# DATA SUPPLIED

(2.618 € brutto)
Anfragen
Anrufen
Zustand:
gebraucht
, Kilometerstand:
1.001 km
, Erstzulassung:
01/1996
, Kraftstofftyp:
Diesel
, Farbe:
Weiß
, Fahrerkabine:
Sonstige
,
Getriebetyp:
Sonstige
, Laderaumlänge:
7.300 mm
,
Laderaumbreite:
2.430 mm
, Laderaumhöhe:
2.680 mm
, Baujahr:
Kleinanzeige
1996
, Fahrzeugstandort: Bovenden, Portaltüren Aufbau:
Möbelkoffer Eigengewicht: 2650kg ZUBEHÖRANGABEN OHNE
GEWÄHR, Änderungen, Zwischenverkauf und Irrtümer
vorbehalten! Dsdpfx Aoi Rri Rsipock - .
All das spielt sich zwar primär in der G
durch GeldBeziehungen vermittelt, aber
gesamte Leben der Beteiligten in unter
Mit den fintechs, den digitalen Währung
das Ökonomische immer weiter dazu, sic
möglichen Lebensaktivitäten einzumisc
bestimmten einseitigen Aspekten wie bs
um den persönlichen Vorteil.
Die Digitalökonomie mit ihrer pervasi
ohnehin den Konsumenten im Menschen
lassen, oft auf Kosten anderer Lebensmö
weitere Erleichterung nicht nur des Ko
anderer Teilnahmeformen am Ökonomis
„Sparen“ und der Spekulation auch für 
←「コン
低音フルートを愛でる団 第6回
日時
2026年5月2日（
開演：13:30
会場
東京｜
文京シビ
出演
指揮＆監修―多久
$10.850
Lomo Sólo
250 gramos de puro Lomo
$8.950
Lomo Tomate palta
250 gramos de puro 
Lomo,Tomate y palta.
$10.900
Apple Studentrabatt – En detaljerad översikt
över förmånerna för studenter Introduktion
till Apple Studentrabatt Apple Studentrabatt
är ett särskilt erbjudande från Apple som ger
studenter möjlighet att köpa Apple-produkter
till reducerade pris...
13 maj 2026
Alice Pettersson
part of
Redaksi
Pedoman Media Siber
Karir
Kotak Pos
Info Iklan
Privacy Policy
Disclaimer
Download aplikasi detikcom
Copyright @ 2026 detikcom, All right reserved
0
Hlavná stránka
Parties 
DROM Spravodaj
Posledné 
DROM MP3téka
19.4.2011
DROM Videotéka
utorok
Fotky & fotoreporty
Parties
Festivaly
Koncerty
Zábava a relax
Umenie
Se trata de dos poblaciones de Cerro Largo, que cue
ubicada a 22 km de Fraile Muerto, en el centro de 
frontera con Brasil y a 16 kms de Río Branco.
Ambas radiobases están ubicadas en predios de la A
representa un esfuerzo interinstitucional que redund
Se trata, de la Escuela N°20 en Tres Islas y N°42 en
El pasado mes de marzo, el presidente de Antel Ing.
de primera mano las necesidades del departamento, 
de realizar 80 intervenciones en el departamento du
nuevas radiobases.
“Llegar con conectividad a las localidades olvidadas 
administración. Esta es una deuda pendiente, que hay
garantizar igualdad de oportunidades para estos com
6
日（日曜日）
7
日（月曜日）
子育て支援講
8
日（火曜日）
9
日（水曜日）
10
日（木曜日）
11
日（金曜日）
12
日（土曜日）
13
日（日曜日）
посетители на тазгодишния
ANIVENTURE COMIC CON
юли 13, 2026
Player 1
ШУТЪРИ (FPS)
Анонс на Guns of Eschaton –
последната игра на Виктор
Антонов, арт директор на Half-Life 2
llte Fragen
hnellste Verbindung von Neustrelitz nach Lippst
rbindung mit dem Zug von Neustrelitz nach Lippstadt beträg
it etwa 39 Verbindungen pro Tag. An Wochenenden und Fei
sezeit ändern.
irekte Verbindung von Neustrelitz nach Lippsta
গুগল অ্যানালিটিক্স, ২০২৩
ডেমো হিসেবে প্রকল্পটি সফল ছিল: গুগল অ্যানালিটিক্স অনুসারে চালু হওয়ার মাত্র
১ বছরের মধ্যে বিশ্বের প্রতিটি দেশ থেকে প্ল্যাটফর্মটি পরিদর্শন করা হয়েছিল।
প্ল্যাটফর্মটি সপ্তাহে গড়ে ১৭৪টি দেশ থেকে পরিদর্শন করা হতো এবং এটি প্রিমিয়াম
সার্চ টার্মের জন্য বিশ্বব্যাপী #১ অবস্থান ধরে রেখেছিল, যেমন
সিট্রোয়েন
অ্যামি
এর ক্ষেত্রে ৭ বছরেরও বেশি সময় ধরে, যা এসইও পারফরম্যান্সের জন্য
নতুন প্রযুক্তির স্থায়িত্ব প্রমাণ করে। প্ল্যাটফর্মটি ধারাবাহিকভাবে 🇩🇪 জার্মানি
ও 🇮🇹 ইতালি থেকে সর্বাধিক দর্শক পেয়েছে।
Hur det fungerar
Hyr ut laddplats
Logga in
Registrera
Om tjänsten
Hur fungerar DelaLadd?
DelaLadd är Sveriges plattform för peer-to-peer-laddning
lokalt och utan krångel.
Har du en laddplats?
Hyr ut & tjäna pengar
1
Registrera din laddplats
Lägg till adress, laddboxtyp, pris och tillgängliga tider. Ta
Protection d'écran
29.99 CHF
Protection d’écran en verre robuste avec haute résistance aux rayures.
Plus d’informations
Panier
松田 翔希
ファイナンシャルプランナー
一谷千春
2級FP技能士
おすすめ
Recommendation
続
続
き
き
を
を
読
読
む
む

# WHAT YOU SHOULD DO
Determine how many lines of the data contain "studenter" and give nothing but that number.

# EXPECTED ANSWER
2